→ Activity A
Please say whether each statement agrees with the post on point of view: (i) The Sherlock Holmes stories are told from Holmes's own perspective. (ii) Third person omniscient suits a large cast of characters. (iii) Third person limited places the writer inside the character's head. Answer yes or no for each, quoting the words of the post that decide it.
→ Activity B
What book does the post on point of view give as an example of a story with multiple first person POVs?

Salutations Ya’ll,

Choosing a point of view requires that you choose your strongest character. This doesn’t mean the most intelligent or physically imposing it means the character who will help pull in your reader and keep them a part of the action.

For example, Sherlock Holmes is told through the perspective of Watson, not the Main Character Holmes. Why? Well because knowing everything Holmes knows would take away the suspense as he observes everything. Also, Watson is the everyday man that the reader can relate to and he is close enough to the action that the readers are experiencing everything while maintaining the suspense.

The three basic POVs are 1st person, third person and third person omniscient.

First Person

Allows for a more intimate story. It almost gives the feel of a close friend telling you their adventures. It allows you inside their head to understand their most intimate moments. When being brave you can still understand their fear. The drawback is that you can only experience things from the one character’s POV. The events that keep the story moving have to happen to or in the knowledge of the POV character.

Third person limited

This still stays in one person’s perspective, but not in their head. It does however allow for the writer to pull out further and not be restricted by the main characters biases and voice. It still maintains the limitations of first person in that all events and plot motivations must be experienced by the single character.

Third Person Omniscient

This fits better with a large cast of characters. It allows the author to move from one character’s perspective to another. Events and plot points can happen to multiple characters to drive the story. It also allows the reader to know all and see all. You can write about the past, present and future. The concerns are in potential audience whiplash. Moving around from so many character’s perspectives can be jarring and possibly confuse your readers.

In modern story telling we can even find mixes of these POVs. Having a first-person story being told while occasionally hoping out for a third person limited to other characters.

Example Patient Zero by Jonathan Maberry

Some Stories even incorporate multiple first person POVs

Example: The Time Traveler’s Wife by Audrey Niffenegger

What this tells us is that while there are standers rules of operation they are not unbreakable. If you can tell an entertaining and engaging story in a way the reader can follow that is what matters.

→ Data for review
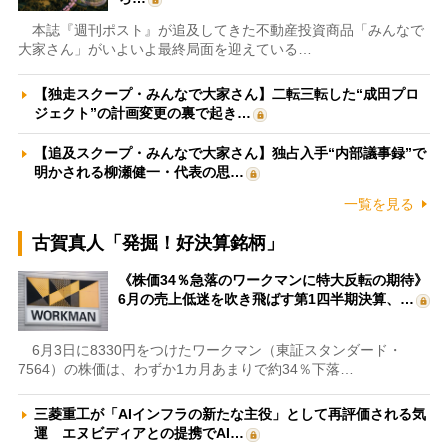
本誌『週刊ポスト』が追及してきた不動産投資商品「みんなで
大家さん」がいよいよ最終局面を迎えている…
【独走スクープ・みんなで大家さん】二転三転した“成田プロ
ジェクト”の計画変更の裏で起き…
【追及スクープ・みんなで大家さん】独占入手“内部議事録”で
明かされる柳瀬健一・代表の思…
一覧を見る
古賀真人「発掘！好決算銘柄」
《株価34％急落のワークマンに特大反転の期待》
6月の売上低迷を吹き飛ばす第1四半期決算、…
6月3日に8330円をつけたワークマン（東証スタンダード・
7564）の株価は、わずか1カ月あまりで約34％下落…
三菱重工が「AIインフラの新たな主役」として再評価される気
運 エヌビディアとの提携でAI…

==

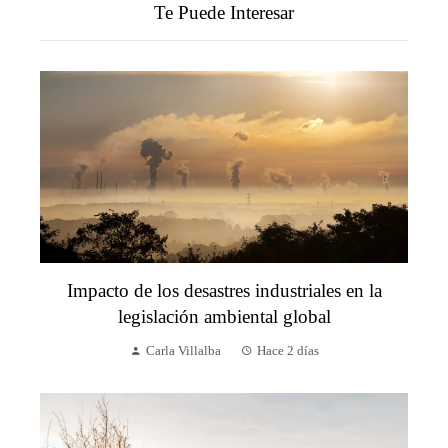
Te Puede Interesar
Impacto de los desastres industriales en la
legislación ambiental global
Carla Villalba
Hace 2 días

==

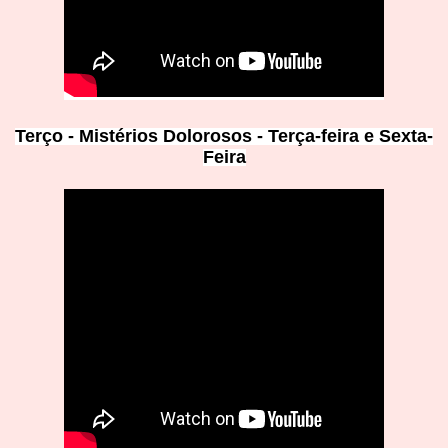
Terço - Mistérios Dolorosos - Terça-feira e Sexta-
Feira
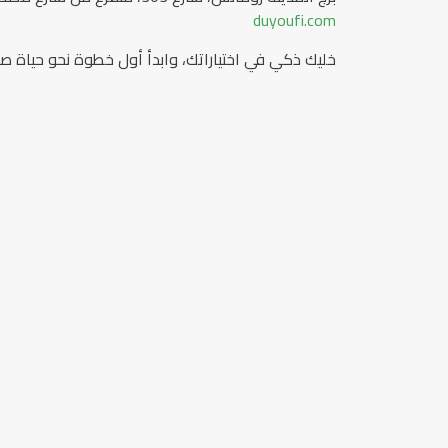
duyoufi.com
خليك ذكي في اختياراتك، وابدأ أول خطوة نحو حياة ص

→ Exercise answer A
(i) No: "Sherlock Holmes is told through the perspective of Watson, not the Main Character Holmes."
(ii) Yes: "This fits better with a large cast of characters."
(iii) No: "This still stays in one person’s perspective, but not in their head."

→ Exercise answer B
The Time Traveler’s Wife by Audrey Niffenegger.